- [PROBLEM REQUIREMENTS]: Could you quote the data below word for word, leaving out the pictures?

- [SOURCE DATA]:
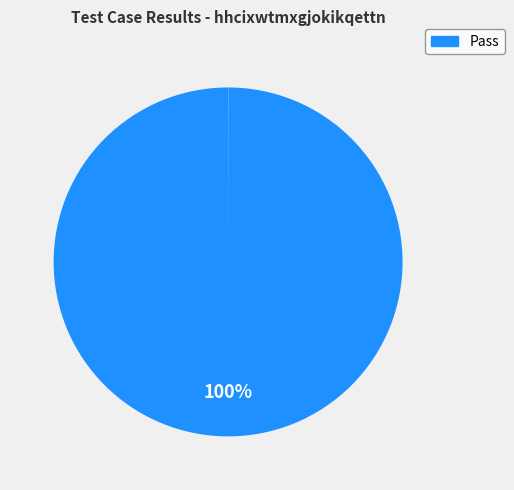

To the nearest percent, what is the average slice percentage?

50%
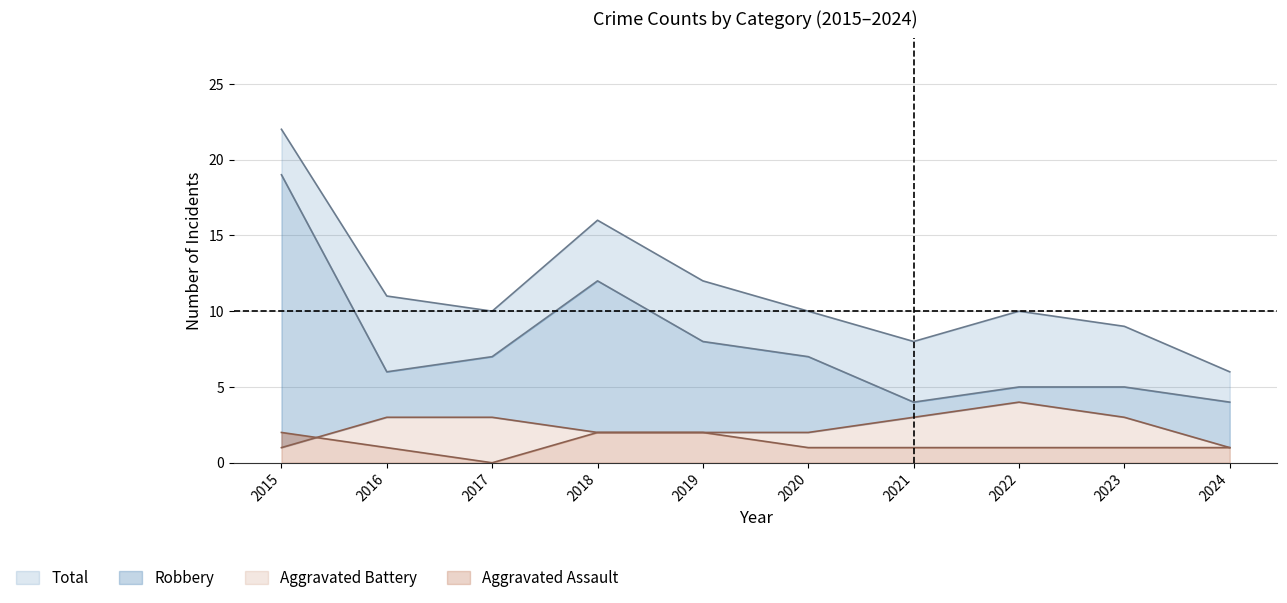

Between which two adjacent categories do Aggravated Assault and Aggravated Battery first intersect?

2015 and 2016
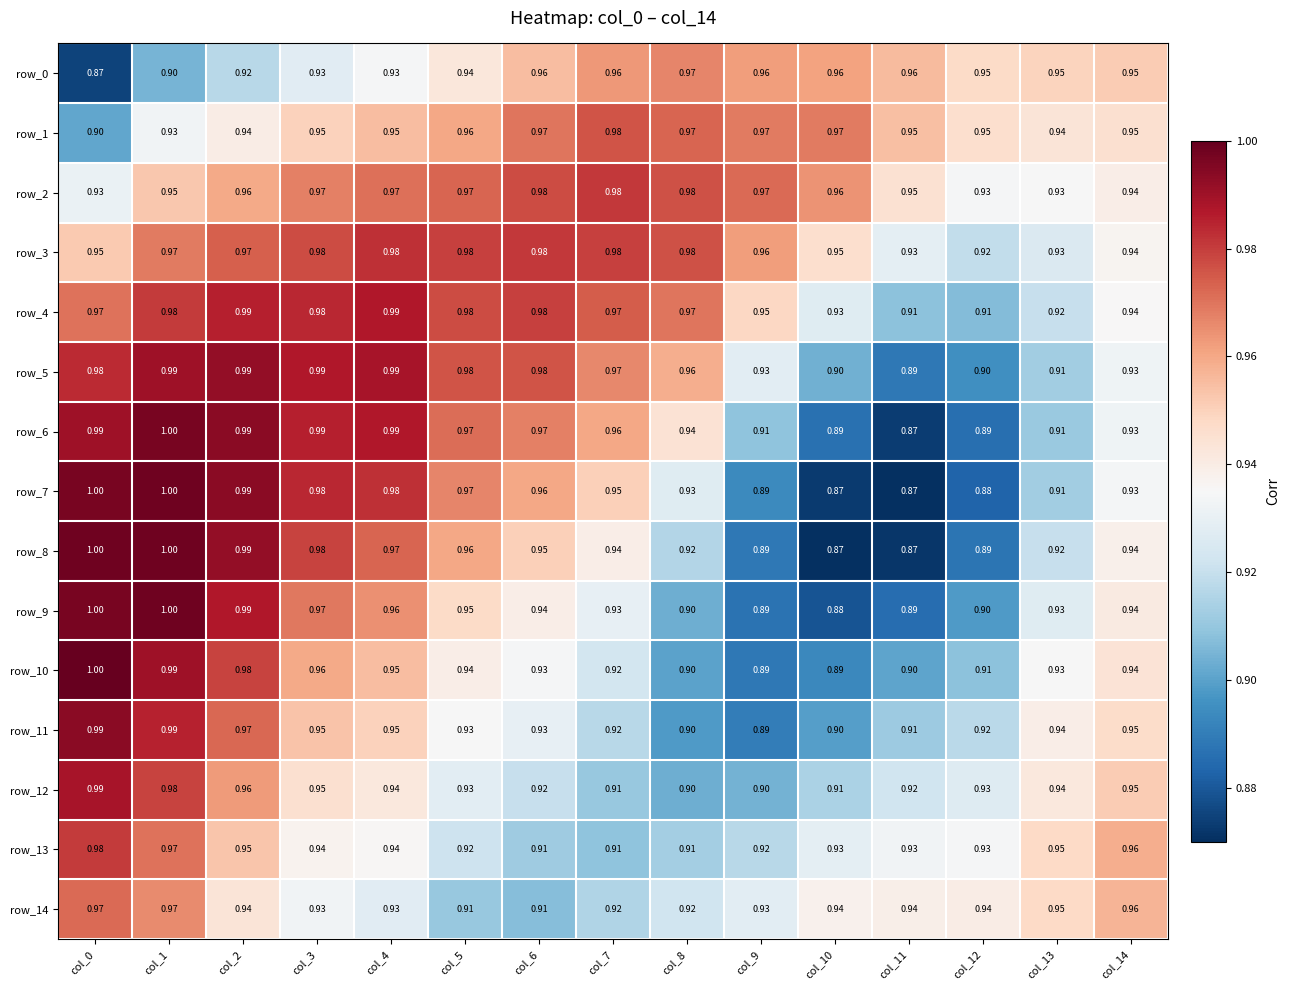

How many categories are shown in the chart?

15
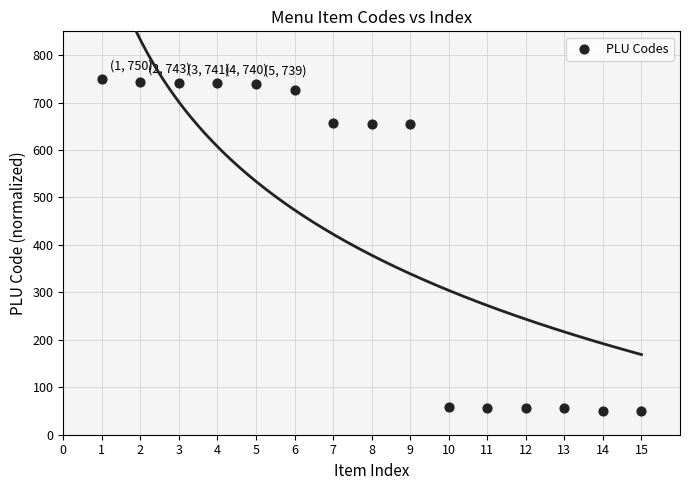

What is the range of X values (max minus min)?

14.0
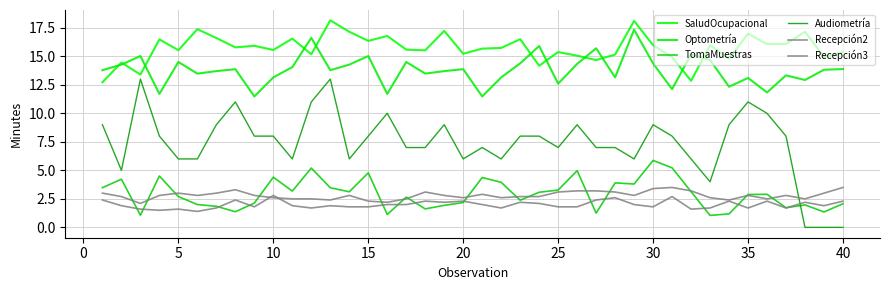

True or false: TomaMuestras and Audiometría cross at least once.

True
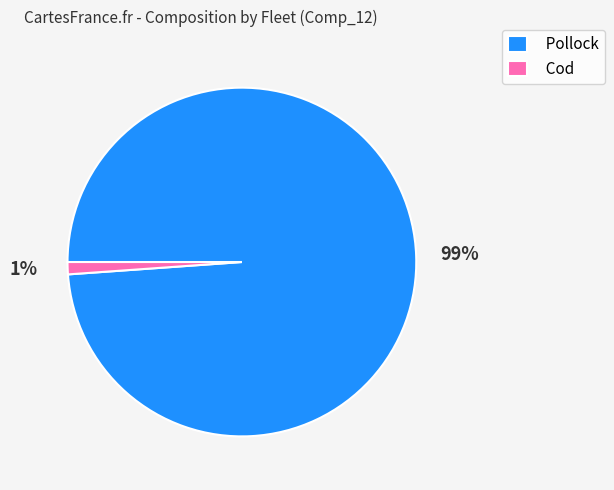

What percentage is the Pollock slice, to the nearest percent?

99%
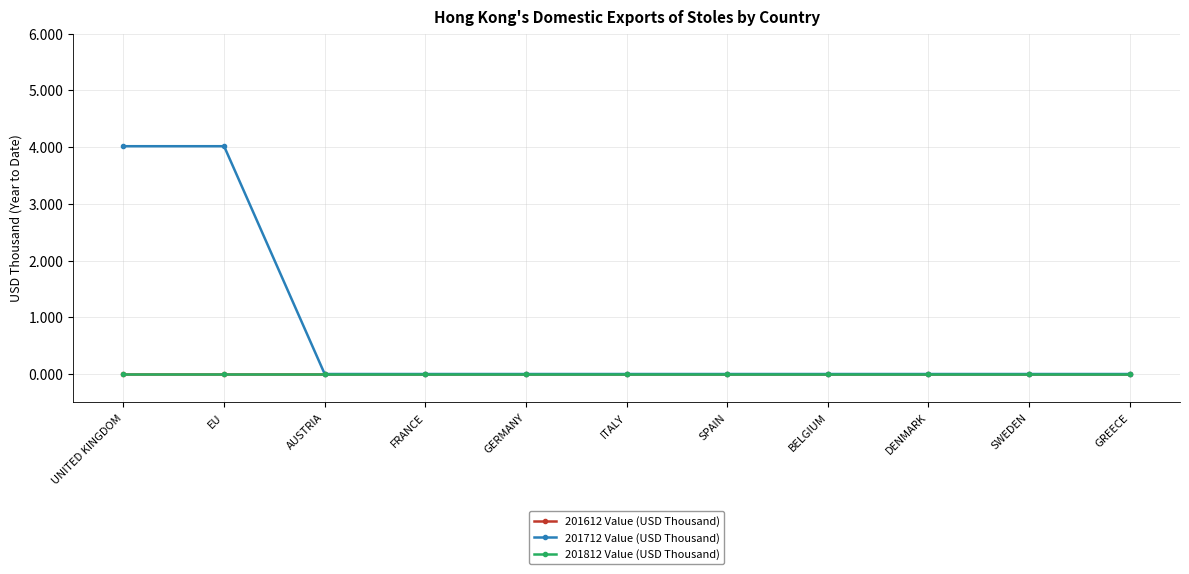

Is this an area chart (filled region under the line)?

No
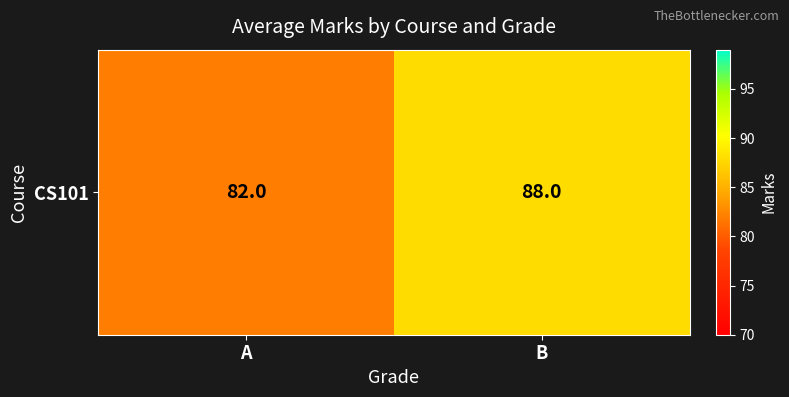

List the labels in order of value, smallest first.

A, B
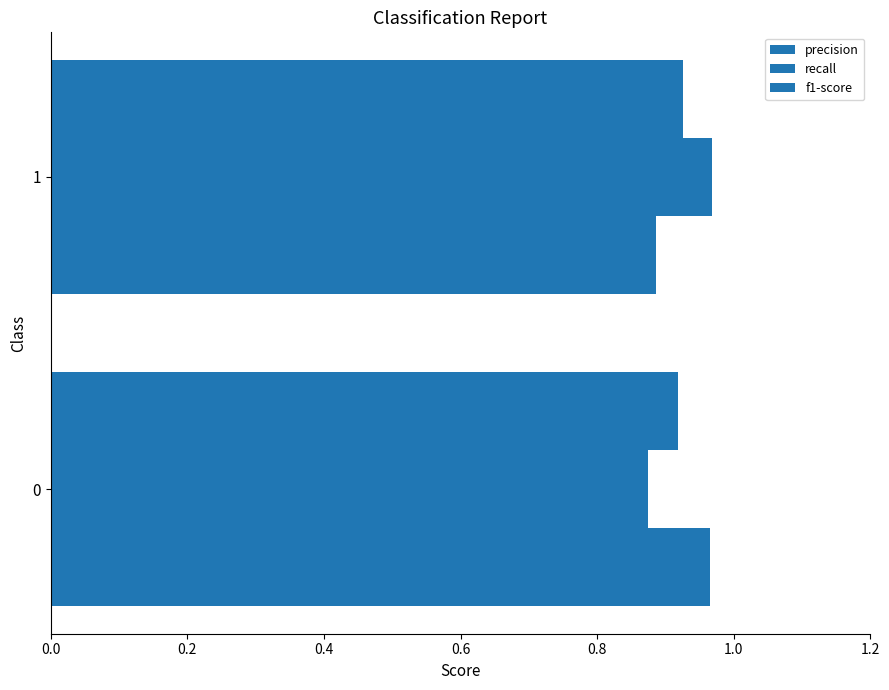

What is the average value of the f1-score series?

0.9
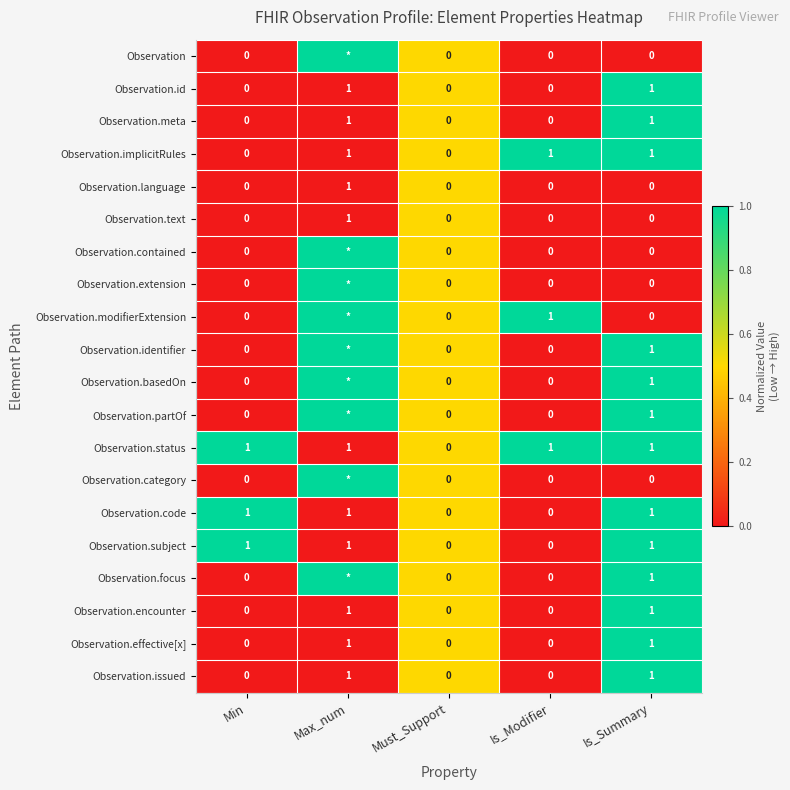

How many Observation.issued values are between 0 and 1?

5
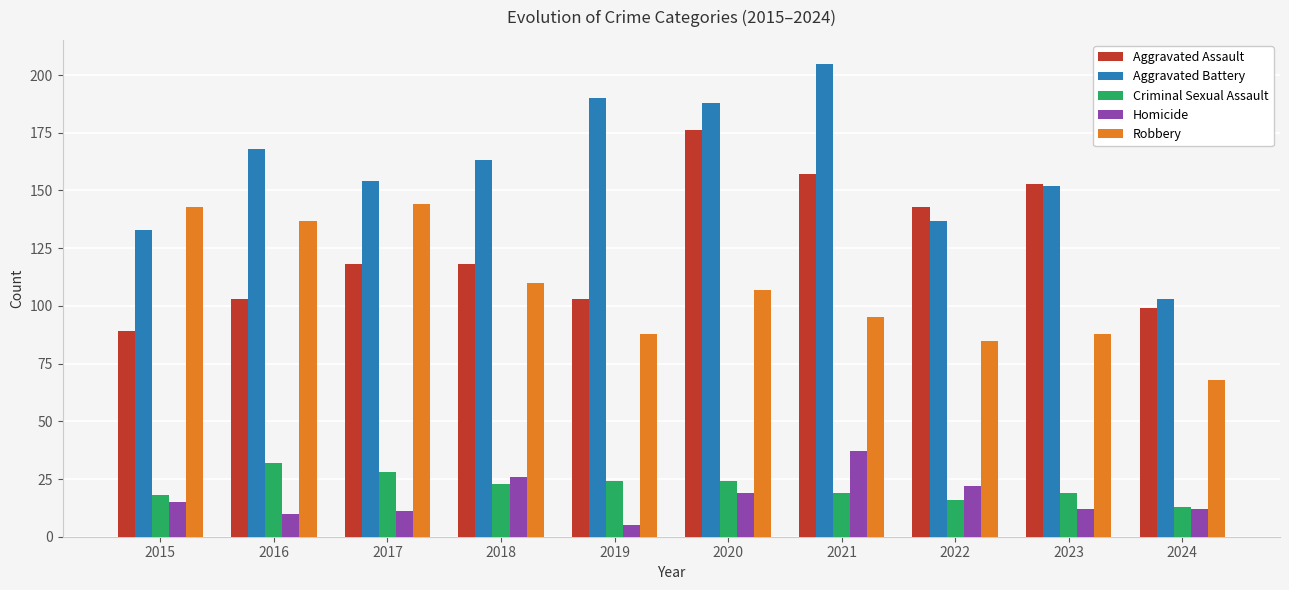

What is the total value across all series at 2022?

403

- [SOLUTION FOR THIS TASK]:
To the nearest percent, what is the average slice percentage?

50%

Between which two adjacent categories do Aggravated Assault and Aggravated Battery first intersect?

2015 and 2016

How many categories are shown in the chart?

15

What is the range of X values (max minus min)?

14.0

True or false: TomaMuestras and Audiometría cross at least once.

True

What percentage is the Pollock slice, to the nearest percent?

99%

Is this an area chart (filled region under the line)?

No

List the labels in order of value, smallest first.

A, B

What is the average value of the f1-score series?

0.9

How many Observation.issued values are between 0 and 1?

5

What is the total value across all series at 2022?

403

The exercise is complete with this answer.